Capital City Comparison
Darwin’s median house price has decreased by 0.3% for the year to September 2011, while unit prices decreased 0.8%. This compares to Sydney(-5.1% and 1.7%), Melbourne(-2.8% and –0.4%), Adelaide(-3.7% and –3.3%), Canberra(-3.6% and 2.4%), Brisbane(- 5.4% and -2.6%), Hobart(-1.7% and –5.0%), and Perth (-5.2% and –4.6%).
MAJOR PROJECTS
Controversial Projects
The Northern Territory housing market has long suffered from a lack of available and often affordable land which in many cases has placed an artificially inflated price on land values. Supply is kept tight and in a lot of cases this is due to the topography of the area and the difficulty in providing services to new estates. It is an on-going problem in an area with plenty of land, but few areas that can economically be developed.
Detention Centre
Wickham Point, 35 kilometres south east of Darwin, is to be the location for the new 1500 bed immigration detention centre. The centre, due to be completed in December, is budgeted at $9.2 million and will house single men only. The centre was designed to replace the planned $185 million centre at the 11-mile Antenna Farm outside Darwin and once complete will increase Darwin’s immigration holding ability to 2,900 persons.

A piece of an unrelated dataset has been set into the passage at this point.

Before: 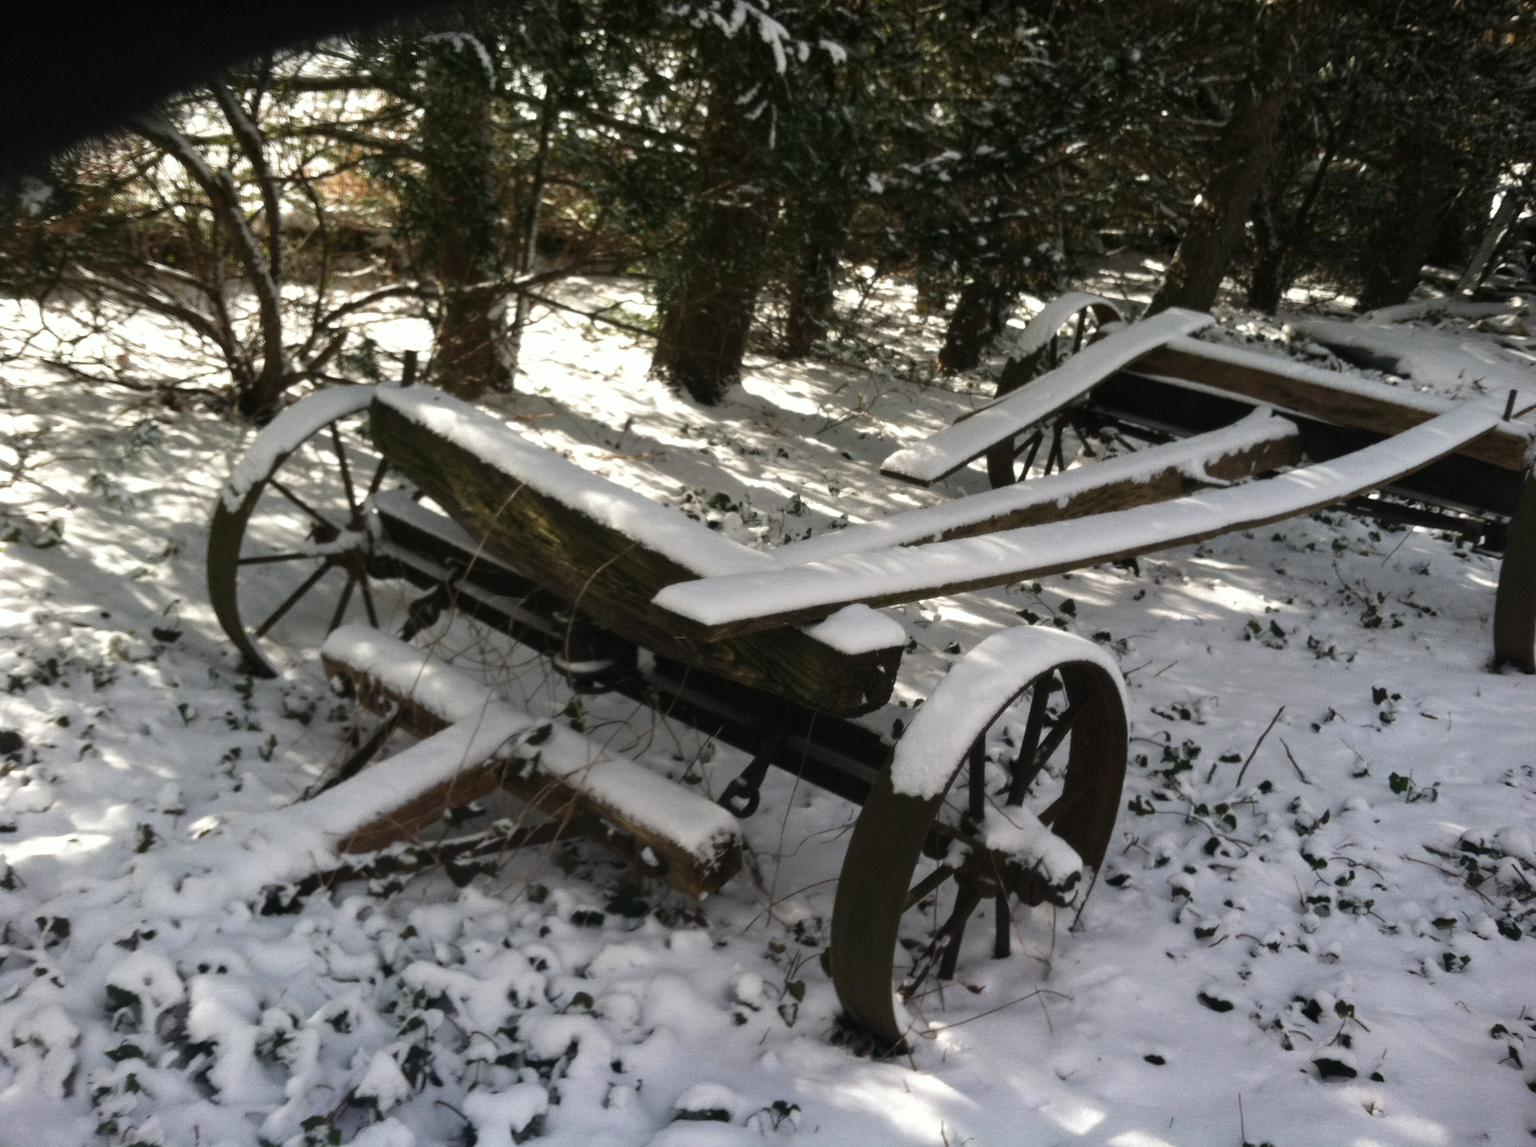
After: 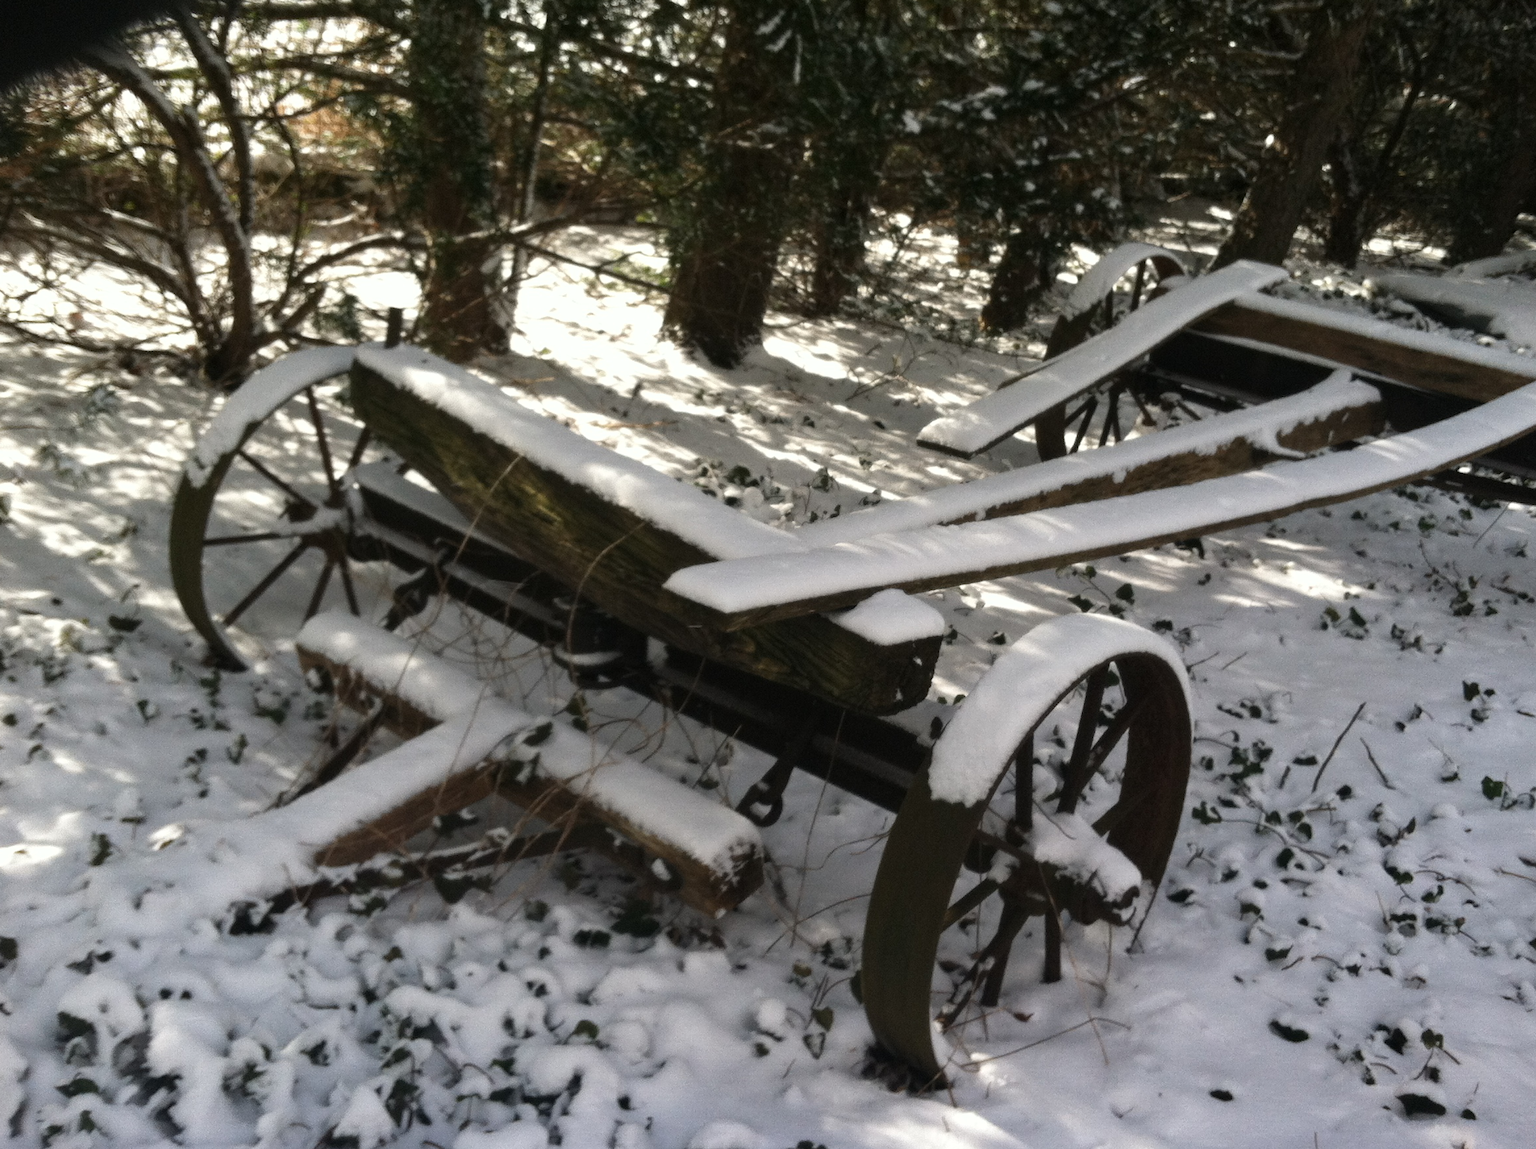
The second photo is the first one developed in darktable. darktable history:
crop: left 3.572%, top 6.411%, right 6.315%, bottom 3.276%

Talk that the centre would ultimately house workers for the impending $23 billion Inpex project have been denied by the Inpex project partners.
Prison
The rural area of Holtze on the outskirts of Darwin is the intended location for the new prison which the Territory Government has said it will not abandon despite the high public opposition. The jail is expected to cost $300 million of which $27 million has already been set aside for headworks. The facility is designed to house 800 inmates and includes all associated accommodation and industries infrastructure. There will be a 36 bed Mental Health and Behavioural Management facility included in the construction as well as a 50 bed Supported Accommodation Programme Centre, dog squad facilities and a horticultural training facility. The project is expected to “deliver” 1,000 jobs and will be built through a Public PrivatePartnership (PPP).
SUMMARY
The heat in the Darwin market that has been driving asset growth for the last few years looks tobe cooling with the second
consecutive quarter of declining house prices, increasing unemployment and a slowing dwelling approval and finance commitment
pattern. Combine this with economic uncertainty and the ever-present problem of affordability and it’s possible the Darwin market
will either continue to decline for the next few quarters or at best, level out. The Territory has been losing population to the other states due to delayed project initiatives although this may turn around in the near future as the Inpex gas project in particular moves towards commencement. Other projects such as the new prison and detention centre are also creating optimism in the employment market. That said however, prices are still high and consumer activity has slowed which will place downward pressure on house prices as buyers become more selective and budget conscious. The unit market is still over-supplied and discounting is occurring, particularly on new projects.